> _DIRECTIONS_
From the line containing "Rendered at 1500 by 1124 pixels." through the last line of the entries, set down every line exactly and add nothing.

━━━━━ TASK INPUT ━━━━━

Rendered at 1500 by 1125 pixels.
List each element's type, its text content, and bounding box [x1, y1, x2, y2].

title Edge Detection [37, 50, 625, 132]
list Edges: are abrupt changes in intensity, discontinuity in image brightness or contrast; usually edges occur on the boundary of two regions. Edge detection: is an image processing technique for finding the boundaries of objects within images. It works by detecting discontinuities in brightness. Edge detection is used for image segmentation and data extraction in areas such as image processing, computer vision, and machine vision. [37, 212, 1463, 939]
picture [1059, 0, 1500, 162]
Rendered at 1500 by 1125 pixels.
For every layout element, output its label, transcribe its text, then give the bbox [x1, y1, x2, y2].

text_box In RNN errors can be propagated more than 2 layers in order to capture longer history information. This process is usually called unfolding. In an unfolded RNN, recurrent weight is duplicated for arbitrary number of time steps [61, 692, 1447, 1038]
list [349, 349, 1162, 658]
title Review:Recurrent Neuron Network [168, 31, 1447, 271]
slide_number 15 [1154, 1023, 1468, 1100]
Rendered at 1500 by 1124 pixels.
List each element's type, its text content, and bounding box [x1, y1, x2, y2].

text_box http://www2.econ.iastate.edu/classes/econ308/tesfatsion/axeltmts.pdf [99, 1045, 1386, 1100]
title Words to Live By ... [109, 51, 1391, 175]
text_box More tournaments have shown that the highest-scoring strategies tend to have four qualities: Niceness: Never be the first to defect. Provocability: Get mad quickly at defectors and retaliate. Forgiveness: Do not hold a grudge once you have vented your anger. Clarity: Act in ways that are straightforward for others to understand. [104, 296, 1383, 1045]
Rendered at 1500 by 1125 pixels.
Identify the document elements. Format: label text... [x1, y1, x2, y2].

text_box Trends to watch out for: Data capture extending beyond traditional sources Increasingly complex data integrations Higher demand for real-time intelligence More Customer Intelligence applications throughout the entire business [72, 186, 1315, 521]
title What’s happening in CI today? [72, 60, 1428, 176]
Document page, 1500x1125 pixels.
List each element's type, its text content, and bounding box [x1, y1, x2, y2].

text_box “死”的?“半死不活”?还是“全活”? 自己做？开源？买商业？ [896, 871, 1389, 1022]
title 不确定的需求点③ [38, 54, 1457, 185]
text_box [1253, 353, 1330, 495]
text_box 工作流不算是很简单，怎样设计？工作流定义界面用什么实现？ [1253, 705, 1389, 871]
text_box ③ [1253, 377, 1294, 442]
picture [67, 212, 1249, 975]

━━━━━

> _THE ANSWER_
Rendered at 1500 by 1124 pixels.
List each element's type, its text content, and bounding box [x1, y1, x2, y2].

text_box http://www2.econ.iastate.edu/classes/econ308/tesfatsion/axeltmts.pdf [99, 1045, 1386, 1100]
title Words to Live By ... [109, 51, 1391, 175]
text_box More tournaments have shown that the highest-scoring strategies tend to have four qualities: Niceness: Never be the first to defect. Provocability: Get mad quickly at defectors and retaliate. Forgiveness: Do not hold a grudge once you have vented your anger. Clarity: Act in ways that are straightforward for others to understand. [104, 296, 1383, 1045]
Rendered at 1500 by 1125 pixels.
Identify the document elements. Format: label text... [x1, y1, x2, y2].

text_box Trends to watch out for: Data capture extending beyond traditional sources Increasingly complex data integrations Higher demand for real-time intelligence More Customer Intelligence applications throughout the entire business [72, 186, 1315, 521]
title What’s happening in CI today? [72, 60, 1428, 176]
Document page, 1500x1125 pixels.
List each element's type, its text content, and bounding box [x1, y1, x2, y2].

text_box “死”的?“半死不活”?还是“全活”? 自己做？开源？买商业？ [896, 871, 1389, 1022]
title 不确定的需求点③ [38, 54, 1457, 185]
text_box [1253, 353, 1330, 495]
text_box 工作流不算是很简单，怎样设计？工作流定义界面用什么实现？ [1253, 705, 1389, 871]
text_box ③ [1253, 377, 1294, 442]
picture [67, 212, 1249, 975]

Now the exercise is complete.